* 任务说明 *
请逐字照抄从数据开头到含有“때로는 클라우드가 리소스”的那一行为止的全部内容，起止两行都要包括。

(已保存条目)
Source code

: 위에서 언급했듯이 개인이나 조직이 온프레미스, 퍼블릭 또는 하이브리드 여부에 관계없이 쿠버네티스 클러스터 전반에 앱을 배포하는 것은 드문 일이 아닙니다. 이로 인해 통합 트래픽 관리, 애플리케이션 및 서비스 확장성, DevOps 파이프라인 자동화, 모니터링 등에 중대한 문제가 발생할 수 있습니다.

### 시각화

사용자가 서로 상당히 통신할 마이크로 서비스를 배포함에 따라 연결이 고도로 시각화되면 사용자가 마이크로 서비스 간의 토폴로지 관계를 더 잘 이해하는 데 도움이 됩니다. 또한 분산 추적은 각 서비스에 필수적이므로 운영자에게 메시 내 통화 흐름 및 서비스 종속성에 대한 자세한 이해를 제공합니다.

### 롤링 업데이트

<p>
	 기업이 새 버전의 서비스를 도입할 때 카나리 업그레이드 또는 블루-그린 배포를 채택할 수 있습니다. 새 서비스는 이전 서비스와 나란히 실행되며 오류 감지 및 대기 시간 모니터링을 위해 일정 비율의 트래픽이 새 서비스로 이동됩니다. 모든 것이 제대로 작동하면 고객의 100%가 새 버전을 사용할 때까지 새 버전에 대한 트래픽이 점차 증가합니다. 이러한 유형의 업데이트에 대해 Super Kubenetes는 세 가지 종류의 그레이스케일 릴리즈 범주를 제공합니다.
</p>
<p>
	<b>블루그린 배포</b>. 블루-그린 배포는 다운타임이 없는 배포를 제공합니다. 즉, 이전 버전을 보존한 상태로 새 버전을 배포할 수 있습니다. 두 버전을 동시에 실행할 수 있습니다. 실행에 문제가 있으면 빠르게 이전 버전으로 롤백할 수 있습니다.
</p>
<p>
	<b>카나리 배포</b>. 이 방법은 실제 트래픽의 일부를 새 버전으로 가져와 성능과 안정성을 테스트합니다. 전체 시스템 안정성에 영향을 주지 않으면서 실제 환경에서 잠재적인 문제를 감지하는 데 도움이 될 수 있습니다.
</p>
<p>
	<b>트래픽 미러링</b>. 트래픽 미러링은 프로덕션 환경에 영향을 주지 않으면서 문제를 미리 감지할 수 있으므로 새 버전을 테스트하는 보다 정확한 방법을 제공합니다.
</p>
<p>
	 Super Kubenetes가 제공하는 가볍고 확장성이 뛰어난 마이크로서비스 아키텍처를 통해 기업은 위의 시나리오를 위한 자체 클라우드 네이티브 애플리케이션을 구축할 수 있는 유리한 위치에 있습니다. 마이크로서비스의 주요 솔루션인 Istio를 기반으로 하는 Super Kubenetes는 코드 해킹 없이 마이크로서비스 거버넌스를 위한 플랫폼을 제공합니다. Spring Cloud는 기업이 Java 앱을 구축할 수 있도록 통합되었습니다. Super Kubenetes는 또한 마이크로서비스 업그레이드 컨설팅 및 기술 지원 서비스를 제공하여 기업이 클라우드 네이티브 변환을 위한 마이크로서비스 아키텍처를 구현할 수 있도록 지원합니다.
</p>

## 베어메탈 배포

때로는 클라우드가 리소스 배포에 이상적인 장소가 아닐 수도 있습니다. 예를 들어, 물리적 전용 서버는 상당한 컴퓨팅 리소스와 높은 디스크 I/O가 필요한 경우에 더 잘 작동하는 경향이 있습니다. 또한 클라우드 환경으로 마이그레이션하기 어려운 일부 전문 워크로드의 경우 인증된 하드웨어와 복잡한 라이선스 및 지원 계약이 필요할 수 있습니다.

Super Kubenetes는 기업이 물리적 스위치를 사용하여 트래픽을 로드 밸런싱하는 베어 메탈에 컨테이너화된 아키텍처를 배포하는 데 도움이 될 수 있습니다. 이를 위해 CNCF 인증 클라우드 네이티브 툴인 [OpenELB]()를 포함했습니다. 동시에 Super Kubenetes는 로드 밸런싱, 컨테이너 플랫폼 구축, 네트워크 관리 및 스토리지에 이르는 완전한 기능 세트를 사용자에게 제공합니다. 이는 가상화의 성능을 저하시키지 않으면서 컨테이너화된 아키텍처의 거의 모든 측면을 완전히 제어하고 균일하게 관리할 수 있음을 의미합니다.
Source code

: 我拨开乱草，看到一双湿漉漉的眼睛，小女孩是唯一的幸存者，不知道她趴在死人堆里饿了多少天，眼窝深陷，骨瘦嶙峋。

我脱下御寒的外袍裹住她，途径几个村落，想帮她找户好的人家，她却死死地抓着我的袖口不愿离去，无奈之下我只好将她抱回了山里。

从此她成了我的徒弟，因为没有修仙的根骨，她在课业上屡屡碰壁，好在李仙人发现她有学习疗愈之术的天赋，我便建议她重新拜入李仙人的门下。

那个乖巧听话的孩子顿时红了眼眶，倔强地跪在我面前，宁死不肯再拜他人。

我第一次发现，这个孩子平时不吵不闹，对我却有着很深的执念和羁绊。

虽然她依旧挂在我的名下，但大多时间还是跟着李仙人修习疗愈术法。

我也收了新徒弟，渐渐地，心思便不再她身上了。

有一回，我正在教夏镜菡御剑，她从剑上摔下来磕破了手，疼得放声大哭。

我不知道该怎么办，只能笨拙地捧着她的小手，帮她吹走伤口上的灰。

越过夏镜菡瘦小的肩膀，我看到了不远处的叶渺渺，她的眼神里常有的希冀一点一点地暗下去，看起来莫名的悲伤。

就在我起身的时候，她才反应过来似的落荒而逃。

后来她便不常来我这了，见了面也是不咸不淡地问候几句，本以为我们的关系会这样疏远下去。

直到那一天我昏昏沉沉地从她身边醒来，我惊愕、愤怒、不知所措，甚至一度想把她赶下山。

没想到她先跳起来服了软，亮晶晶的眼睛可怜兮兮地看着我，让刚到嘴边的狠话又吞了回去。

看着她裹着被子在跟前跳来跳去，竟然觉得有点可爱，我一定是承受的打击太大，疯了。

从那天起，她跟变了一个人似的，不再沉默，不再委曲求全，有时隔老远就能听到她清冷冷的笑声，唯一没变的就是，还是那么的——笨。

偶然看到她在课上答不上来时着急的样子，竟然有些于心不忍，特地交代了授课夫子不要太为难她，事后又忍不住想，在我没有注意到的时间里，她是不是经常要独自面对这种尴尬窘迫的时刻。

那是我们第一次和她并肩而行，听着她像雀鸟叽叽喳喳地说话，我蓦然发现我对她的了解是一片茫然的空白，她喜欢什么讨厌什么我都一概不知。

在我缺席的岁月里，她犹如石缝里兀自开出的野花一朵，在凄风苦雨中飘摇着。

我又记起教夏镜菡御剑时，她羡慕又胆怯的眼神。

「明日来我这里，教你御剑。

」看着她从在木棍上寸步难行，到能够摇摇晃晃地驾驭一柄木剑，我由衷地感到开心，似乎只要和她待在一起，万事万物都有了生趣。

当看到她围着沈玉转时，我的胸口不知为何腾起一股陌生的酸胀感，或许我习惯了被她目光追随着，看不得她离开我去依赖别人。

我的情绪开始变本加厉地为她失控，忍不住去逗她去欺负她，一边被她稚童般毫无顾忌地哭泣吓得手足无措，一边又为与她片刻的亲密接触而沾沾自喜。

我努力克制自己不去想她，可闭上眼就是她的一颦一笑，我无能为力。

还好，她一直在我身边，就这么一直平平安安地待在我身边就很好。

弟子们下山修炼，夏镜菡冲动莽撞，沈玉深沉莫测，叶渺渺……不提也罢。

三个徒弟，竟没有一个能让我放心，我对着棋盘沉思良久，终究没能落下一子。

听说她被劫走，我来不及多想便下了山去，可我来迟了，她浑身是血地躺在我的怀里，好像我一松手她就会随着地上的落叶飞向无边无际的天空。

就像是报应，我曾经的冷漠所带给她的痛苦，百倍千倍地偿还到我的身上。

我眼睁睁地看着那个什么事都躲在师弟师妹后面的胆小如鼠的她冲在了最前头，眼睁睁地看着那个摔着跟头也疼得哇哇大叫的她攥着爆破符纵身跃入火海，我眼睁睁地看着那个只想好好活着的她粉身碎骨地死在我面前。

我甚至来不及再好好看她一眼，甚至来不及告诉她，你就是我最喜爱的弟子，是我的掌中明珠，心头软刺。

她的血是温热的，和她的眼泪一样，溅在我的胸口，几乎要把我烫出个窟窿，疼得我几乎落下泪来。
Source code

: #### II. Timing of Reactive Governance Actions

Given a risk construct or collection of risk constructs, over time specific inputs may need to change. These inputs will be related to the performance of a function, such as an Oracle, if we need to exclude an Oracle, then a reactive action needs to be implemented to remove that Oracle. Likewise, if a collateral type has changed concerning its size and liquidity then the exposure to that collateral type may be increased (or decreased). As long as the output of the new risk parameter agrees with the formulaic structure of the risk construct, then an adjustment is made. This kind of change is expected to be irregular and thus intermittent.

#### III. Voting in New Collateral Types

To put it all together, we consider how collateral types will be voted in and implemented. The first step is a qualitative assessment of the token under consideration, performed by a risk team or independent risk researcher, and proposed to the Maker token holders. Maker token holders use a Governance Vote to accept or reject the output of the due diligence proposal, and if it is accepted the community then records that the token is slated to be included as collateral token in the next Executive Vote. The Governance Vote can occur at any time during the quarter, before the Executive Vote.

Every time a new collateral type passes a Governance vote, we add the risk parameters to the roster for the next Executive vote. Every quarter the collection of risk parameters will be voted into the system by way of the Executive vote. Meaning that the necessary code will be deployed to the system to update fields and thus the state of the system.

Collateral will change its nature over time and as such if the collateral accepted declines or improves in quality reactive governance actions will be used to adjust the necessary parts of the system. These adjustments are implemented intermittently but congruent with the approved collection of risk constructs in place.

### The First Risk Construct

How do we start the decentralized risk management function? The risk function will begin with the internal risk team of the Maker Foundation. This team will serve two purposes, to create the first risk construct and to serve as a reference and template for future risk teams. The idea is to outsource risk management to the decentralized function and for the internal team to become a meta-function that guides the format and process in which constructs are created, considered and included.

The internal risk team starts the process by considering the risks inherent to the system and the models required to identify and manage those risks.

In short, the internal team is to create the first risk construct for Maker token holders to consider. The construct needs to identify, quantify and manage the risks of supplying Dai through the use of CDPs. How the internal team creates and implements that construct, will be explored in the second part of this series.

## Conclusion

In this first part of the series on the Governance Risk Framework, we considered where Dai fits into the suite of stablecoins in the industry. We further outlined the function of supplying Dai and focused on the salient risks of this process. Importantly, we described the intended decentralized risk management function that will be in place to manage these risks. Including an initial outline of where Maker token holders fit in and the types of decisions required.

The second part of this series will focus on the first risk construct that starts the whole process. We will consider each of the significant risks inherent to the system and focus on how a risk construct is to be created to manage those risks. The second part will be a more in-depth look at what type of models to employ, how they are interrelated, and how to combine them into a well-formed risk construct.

* 解答 *
Source code

: 위에서 언급했듯이 개인이나 조직이 온프레미스, 퍼블릭 또는 하이브리드 여부에 관계없이 쿠버네티스 클러스터 전반에 앱을 배포하는 것은 드문 일이 아닙니다. 이로 인해 통합 트래픽 관리, 애플리케이션 및 서비스 확장성, DevOps 파이프라인 자동화, 모니터링 등에 중대한 문제가 발생할 수 있습니다.

### 시각화

사용자가 서로 상당히 통신할 마이크로 서비스를 배포함에 따라 연결이 고도로 시각화되면 사용자가 마이크로 서비스 간의 토폴로지 관계를 더 잘 이해하는 데 도움이 됩니다. 또한 분산 추적은 각 서비스에 필수적이므로 운영자에게 메시 내 통화 흐름 및 서비스 종속성에 대한 자세한 이해를 제공합니다.

### 롤링 업데이트

<p>
	 기업이 새 버전의 서비스를 도입할 때 카나리 업그레이드 또는 블루-그린 배포를 채택할 수 있습니다. 새 서비스는 이전 서비스와 나란히 실행되며 오류 감지 및 대기 시간 모니터링을 위해 일정 비율의 트래픽이 새 서비스로 이동됩니다. 모든 것이 제대로 작동하면 고객의 100%가 새 버전을 사용할 때까지 새 버전에 대한 트래픽이 점차 증가합니다. 이러한 유형의 업데이트에 대해 Super Kubenetes는 세 가지 종류의 그레이스케일 릴리즈 범주를 제공합니다.
</p>
<p>
	<b>블루그린 배포</b>. 블루-그린 배포는 다운타임이 없는 배포를 제공합니다. 즉, 이전 버전을 보존한 상태로 새 버전을 배포할 수 있습니다. 두 버전을 동시에 실행할 수 있습니다. 실행에 문제가 있으면 빠르게 이전 버전으로 롤백할 수 있습니다.
</p>
<p>
	<b>카나리 배포</b>. 이 방법은 실제 트래픽의 일부를 새 버전으로 가져와 성능과 안정성을 테스트합니다. 전체 시스템 안정성에 영향을 주지 않으면서 실제 환경에서 잠재적인 문제를 감지하는 데 도움이 될 수 있습니다.
</p>
<p>
	<b>트래픽 미러링</b>. 트래픽 미러링은 프로덕션 환경에 영향을 주지 않으면서 문제를 미리 감지할 수 있으므로 새 버전을 테스트하는 보다 정확한 방법을 제공합니다.
</p>
<p>
	 Super Kubenetes가 제공하는 가볍고 확장성이 뛰어난 마이크로서비스 아키텍처를 통해 기업은 위의 시나리오를 위한 자체 클라우드 네이티브 애플리케이션을 구축할 수 있는 유리한 위치에 있습니다. 마이크로서비스의 주요 솔루션인 Istio를 기반으로 하는 Super Kubenetes는 코드 해킹 없이 마이크로서비스 거버넌스를 위한 플랫폼을 제공합니다. Spring Cloud는 기업이 Java 앱을 구축할 수 있도록 통합되었습니다. Super Kubenetes는 또한 마이크로서비스 업그레이드 컨설팅 및 기술 지원 서비스를 제공하여 기업이 클라우드 네이티브 변환을 위한 마이크로서비스 아키텍처를 구현할 수 있도록 지원합니다.
</p>

## 베어메탈 배포

때로는 클라우드가 리소스 배포에 이상적인 장소가 아닐 수도 있습니다. 예를 들어, 물리적 전용 서버는 상당한 컴퓨팅 리소스와 높은 디스크 I/O가 필요한 경우에 더 잘 작동하는 경향이 있습니다. 또한 클라우드 환경으로 마이그레이션하기 어려운 일부 전문 워크로드의 경우 인증된 하드웨어와 복잡한 라이선스 및 지원 계약이 필요할 수 있습니다.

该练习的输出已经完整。